### What you will do
Reproduce each of the records below word for word, keeping every line and value unchanged.
━━━━━━━━━━━━━━━━
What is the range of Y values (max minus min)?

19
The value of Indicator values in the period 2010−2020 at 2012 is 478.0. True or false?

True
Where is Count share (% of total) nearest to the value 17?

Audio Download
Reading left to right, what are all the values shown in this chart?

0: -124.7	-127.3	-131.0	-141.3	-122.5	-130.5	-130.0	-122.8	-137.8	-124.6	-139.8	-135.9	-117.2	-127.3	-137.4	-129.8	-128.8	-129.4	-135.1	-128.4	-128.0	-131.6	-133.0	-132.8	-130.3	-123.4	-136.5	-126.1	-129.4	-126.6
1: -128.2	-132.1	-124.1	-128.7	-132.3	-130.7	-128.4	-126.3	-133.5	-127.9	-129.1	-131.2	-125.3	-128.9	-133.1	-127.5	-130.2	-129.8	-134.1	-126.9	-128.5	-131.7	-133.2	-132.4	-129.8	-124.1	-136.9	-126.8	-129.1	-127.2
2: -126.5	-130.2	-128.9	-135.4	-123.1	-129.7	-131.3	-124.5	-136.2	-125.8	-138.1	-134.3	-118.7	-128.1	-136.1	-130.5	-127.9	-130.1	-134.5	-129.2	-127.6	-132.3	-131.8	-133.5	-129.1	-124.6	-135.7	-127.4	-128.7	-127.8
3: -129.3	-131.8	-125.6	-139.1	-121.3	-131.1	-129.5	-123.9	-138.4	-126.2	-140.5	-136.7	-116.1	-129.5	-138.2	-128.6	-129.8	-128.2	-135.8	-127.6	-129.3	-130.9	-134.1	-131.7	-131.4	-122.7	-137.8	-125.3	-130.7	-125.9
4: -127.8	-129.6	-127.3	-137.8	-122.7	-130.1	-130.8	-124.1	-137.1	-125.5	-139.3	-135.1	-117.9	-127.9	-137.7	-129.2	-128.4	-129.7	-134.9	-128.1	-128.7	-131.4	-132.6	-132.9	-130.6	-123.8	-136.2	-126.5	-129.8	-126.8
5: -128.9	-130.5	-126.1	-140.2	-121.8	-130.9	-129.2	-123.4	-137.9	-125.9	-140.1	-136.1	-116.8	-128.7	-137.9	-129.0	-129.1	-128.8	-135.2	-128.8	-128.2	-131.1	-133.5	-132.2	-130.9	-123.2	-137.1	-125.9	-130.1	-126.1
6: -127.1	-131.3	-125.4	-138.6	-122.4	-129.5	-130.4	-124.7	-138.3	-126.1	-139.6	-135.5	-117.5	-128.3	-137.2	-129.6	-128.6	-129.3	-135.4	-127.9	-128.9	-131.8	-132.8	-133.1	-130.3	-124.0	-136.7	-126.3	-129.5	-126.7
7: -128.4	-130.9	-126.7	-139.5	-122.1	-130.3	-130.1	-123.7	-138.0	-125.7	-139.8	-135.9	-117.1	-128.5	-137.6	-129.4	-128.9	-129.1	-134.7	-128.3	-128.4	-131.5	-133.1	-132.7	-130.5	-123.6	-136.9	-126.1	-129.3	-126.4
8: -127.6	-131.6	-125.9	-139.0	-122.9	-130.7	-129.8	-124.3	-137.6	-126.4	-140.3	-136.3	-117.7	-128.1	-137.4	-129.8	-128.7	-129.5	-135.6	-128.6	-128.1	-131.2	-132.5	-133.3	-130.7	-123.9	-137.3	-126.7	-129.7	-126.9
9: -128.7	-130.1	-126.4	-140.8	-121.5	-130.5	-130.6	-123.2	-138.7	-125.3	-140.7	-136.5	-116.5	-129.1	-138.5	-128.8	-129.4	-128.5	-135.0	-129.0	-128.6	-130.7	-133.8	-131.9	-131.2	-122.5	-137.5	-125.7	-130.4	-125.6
━━━━━━━━━━━━━━━━
### Task response
What is the range of Y values (max minus min)?

19
The value of Indicator values in the period 2010−2020 at 2012 is 478.0. True or false?

True
Where is Count share (% of total) nearest to the value 17?

Audio Download
Reading left to right, what are all the values shown in this chart?

0: -124.7	-127.3	-131.0	-141.3	-122.5	-130.5	-130.0	-122.8	-137.8	-124.6	-139.8	-135.9	-117.2	-127.3	-137.4	-129.8	-128.8	-129.4	-135.1	-128.4	-128.0	-131.6	-133.0	-132.8	-130.3	-123.4	-136.5	-126.1	-129.4	-126.6
1: -128.2	-132.1	-124.1	-128.7	-132.3	-130.7	-128.4	-126.3	-133.5	-127.9	-129.1	-131.2	-125.3	-128.9	-133.1	-127.5	-130.2	-129.8	-134.1	-126.9	-128.5	-131.7	-133.2	-132.4	-129.8	-124.1	-136.9	-126.8	-129.1	-127.2
2: -126.5	-130.2	-128.9	-135.4	-123.1	-129.7	-131.3	-124.5	-136.2	-125.8	-138.1	-134.3	-118.7	-128.1	-136.1	-130.5	-127.9	-130.1	-134.5	-129.2	-127.6	-132.3	-131.8	-133.5	-129.1	-124.6	-135.7	-127.4	-128.7	-127.8
3: -129.3	-131.8	-125.6	-139.1	-121.3	-131.1	-129.5	-123.9	-138.4	-126.2	-140.5	-136.7	-116.1	-129.5	-138.2	-128.6	-129.8	-128.2	-135.8	-127.6	-129.3	-130.9	-134.1	-131.7	-131.4	-122.7	-137.8	-125.3	-130.7	-125.9
4: -127.8	-129.6	-127.3	-137.8	-122.7	-130.1	-130.8	-124.1	-137.1	-125.5	-139.3	-135.1	-117.9	-127.9	-137.7	-129.2	-128.4	-129.7	-134.9	-128.1	-128.7	-131.4	-132.6	-132.9	-130.6	-123.8	-136.2	-126.5	-129.8	-126.8
5: -128.9	-130.5	-126.1	-140.2	-121.8	-130.9	-129.2	-123.4	-137.9	-125.9	-140.1	-136.1	-116.8	-128.7	-137.9	-129.0	-129.1	-128.8	-135.2	-128.8	-128.2	-131.1	-133.5	-132.2	-130.9	-123.2	-137.1	-125.9	-130.1	-126.1
6: -127.1	-131.3	-125.4	-138.6	-122.4	-129.5	-130.4	-124.7	-138.3	-126.1	-139.6	-135.5	-117.5	-128.3	-137.2	-129.6	-128.6	-129.3	-135.4	-127.9	-128.9	-131.8	-132.8	-133.1	-130.3	-124.0	-136.7	-126.3	-129.5	-126.7
7: -128.4	-130.9	-126.7	-139.5	-122.1	-130.3	-130.1	-123.7	-138.0	-125.7	-139.8	-135.9	-117.1	-128.5	-137.6	-129.4	-128.9	-129.1	-134.7	-128.3	-128.4	-131.5	-133.1	-132.7	-130.5	-123.6	-136.9	-126.1	-129.3	-126.4
8: -127.6	-131.6	-125.9	-139.0	-122.9	-130.7	-129.8	-124.3	-137.6	-126.4	-140.3	-136.3	-117.7	-128.1	-137.4	-129.8	-128.7	-129.5	-135.6	-128.6	-128.1	-131.2	-132.5	-133.3	-130.7	-123.9	-137.3	-126.7	-129.7	-126.9
9: -128.7	-130.1	-126.4	-140.8	-121.5	-130.5	-130.6	-123.2	-138.7	-125.3	-140.7	-136.5	-116.5	-129.1	-138.5	-128.8	-129.4	-128.5	-135.0	-129.0	-128.6	-130.7	-133.8	-131.9	-131.2	-122.5	-137.5	-125.7	-130.4	-125.6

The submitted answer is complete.